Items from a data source

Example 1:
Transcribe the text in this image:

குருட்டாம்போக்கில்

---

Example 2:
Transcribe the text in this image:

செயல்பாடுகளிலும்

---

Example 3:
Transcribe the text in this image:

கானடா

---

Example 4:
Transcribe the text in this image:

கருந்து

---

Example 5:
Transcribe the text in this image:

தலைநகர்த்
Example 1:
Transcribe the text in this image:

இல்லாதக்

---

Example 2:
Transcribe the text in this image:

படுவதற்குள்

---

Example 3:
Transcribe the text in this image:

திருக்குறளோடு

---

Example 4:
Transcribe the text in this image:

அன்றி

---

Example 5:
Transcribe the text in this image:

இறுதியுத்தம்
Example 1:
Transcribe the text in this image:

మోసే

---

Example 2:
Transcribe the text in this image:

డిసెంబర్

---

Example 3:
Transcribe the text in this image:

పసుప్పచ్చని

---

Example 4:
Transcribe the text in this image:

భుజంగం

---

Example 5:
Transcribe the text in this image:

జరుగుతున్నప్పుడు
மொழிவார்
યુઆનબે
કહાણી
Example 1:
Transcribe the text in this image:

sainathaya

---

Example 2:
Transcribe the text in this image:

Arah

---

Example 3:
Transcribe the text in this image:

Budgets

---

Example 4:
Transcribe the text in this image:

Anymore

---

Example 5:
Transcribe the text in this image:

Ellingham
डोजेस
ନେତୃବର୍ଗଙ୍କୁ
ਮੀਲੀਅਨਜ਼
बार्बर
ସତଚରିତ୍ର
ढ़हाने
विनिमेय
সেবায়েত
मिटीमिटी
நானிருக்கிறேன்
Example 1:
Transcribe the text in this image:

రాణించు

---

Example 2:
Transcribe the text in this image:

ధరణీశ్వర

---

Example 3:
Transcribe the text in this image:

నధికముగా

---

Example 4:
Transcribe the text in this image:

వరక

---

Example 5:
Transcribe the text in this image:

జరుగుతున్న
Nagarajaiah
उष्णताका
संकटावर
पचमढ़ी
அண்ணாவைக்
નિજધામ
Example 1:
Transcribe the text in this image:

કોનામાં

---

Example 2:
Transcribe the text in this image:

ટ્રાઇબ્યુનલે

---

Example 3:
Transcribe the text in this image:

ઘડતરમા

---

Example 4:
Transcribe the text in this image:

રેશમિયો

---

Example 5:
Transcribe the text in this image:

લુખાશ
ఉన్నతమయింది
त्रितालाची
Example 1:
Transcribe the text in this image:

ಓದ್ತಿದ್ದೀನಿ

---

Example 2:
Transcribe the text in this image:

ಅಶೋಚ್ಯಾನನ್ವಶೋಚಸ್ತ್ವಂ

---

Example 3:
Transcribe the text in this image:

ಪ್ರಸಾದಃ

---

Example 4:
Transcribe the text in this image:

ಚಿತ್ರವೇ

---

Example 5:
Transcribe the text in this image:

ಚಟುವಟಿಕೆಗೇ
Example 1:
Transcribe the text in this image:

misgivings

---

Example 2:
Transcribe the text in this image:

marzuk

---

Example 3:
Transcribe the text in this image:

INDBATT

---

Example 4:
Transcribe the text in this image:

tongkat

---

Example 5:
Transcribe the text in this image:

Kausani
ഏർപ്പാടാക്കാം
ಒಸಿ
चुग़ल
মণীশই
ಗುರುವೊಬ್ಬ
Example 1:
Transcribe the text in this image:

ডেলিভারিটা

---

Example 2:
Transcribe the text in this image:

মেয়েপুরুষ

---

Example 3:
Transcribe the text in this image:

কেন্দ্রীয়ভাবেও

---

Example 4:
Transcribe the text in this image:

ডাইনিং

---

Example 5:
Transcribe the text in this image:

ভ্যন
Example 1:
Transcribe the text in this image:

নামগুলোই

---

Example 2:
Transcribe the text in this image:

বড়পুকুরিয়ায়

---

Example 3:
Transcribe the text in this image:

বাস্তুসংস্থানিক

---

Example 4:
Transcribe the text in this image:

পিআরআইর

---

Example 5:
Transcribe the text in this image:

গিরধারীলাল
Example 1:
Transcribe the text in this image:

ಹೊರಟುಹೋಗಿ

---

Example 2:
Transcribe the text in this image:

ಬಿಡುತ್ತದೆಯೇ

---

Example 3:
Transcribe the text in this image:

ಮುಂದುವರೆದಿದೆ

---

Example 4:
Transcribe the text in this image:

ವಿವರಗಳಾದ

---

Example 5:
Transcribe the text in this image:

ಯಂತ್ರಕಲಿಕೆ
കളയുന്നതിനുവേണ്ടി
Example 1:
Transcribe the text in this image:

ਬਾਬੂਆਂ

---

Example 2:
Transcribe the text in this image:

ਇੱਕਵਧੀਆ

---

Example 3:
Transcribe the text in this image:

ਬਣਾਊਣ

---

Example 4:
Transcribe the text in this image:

The problem:
Every line above must be repeated exactly as it appears.

Output below:
Example 1:
Transcribe the text in this image:

குருட்டாம்போக்கில்

---

Example 2:
Transcribe the text in this image:

செயல்பாடுகளிலும்

---

Example 3:
Transcribe the text in this image:

கானடா

---

Example 4:
Transcribe the text in this image:

கருந்து

---

Example 5:
Transcribe the text in this image:

தலைநகர்த்
Example 1:
Transcribe the text in this image:

இல்லாதக்

---

Example 2:
Transcribe the text in this image:

படுவதற்குள்

---

Example 3:
Transcribe the text in this image:

திருக்குறளோடு

---

Example 4:
Transcribe the text in this image:

அன்றி

---

Example 5:
Transcribe the text in this image:

இறுதியுத்தம்
Example 1:
Transcribe the text in this image:

మోసే

---

Example 2:
Transcribe the text in this image:

డిసెంబర్

---

Example 3:
Transcribe the text in this image:

పసుప్పచ్చని

---

Example 4:
Transcribe the text in this image:

భుజంగం

---

Example 5:
Transcribe the text in this image:

జరుగుతున్నప్పుడు
மொழிவார்
યુઆનબે
કહાણી
Example 1:
Transcribe the text in this image:

sainathaya

---

Example 2:
Transcribe the text in this image:

Arah

---

Example 3:
Transcribe the text in this image:

Budgets

---

Example 4:
Transcribe the text in this image:

Anymore

---

Example 5:
Transcribe the text in this image:

Ellingham
डोजेस
ନେତୃବର୍ଗଙ୍କୁ
ਮੀਲੀਅਨਜ਼
बार्बर
ସତଚରିତ୍ର
ढ़हाने
विनिमेय
সেবায়েত
मिटीमिटी
நானிருக்கிறேன்
Example 1:
Transcribe the text in this image:

రాణించు

---

Example 2:
Transcribe the text in this image:

ధరణీశ్వర

---

Example 3:
Transcribe the text in this image:

నధికముగా

---

Example 4:
Transcribe the text in this image:

వరక

---

Example 5:
Transcribe the text in this image:

జరుగుతున్న
Nagarajaiah
उष्णताका
संकटावर
पचमढ़ी
அண்ணாவைக்
નિજધામ
Example 1:
Transcribe the text in this image:

કોનામાં

---

Example 2:
Transcribe the text in this image:

ટ્રાઇબ્યુનલે

---

Example 3:
Transcribe the text in this image:

ઘડતરમા

---

Example 4:
Transcribe the text in this image:

રેશમિયો

---

Example 5:
Transcribe the text in this image:

લુખાશ
ఉన్నతమయింది
त्रितालाची
Example 1:
Transcribe the text in this image:

ಓದ್ತಿದ್ದೀನಿ

---

Example 2:
Transcribe the text in this image:

ಅಶೋಚ್ಯಾನನ್ವಶೋಚಸ್ತ್ವಂ

---

Example 3:
Transcribe the text in this image:

ಪ್ರಸಾದಃ

---

Example 4:
Transcribe the text in this image:

ಚಿತ್ರವೇ

---

Example 5:
Transcribe the text in this image:

ಚಟುವಟಿಕೆಗೇ
Example 1:
Transcribe the text in this image:

misgivings

---

Example 2:
Transcribe the text in this image:

marzuk

---

Example 3:
Transcribe the text in this image:

INDBATT

---

Example 4:
Transcribe the text in this image:

tongkat

---

Example 5:
Transcribe the text in this image:

Kausani
ഏർപ്പാടാക്കാം
ಒಸಿ
चुग़ल
মণীশই
ಗುರುವೊಬ್ಬ
Example 1:
Transcribe the text in this image:

ডেলিভারিটা

---

Example 2:
Transcribe the text in this image:

মেয়েপুরুষ

---

Example 3:
Transcribe the text in this image:

কেন্দ্রীয়ভাবেও

---

Example 4:
Transcribe the text in this image:

ডাইনিং

---

Example 5:
Transcribe the text in this image:

ভ্যন
Example 1:
Transcribe the text in this image:

নামগুলোই

---

Example 2:
Transcribe the text in this image:

বড়পুকুরিয়ায়

---

Example 3:
Transcribe the text in this image:

বাস্তুসংস্থানিক

---

Example 4:
Transcribe the text in this image:

পিআরআইর

---

Example 5:
Transcribe the text in this image:

গিরধারীলাল
Example 1:
Transcribe the text in this image:

ಹೊರಟುಹೋಗಿ

---

Example 2:
Transcribe the text in this image:

ಬಿಡುತ್ತದೆಯೇ

---

Example 3:
Transcribe the text in this image:

ಮುಂದುವರೆದಿದೆ

---

Example 4:
Transcribe the text in this image:

ವಿವರಗಳಾದ

---

Example 5:
Transcribe the text in this image:

ಯಂತ್ರಕಲಿಕೆ
കളയുന്നതിനുവേണ്ടി
Example 1:
Transcribe the text in this image:

ਬਾਬੂਆਂ

---

Example 2:
Transcribe the text in this image:

ਇੱਕਵਧੀਆ

---

Example 3:
Transcribe the text in this image:

ਬਣਾਊਣ

---

Example 4:
Transcribe the text in this image:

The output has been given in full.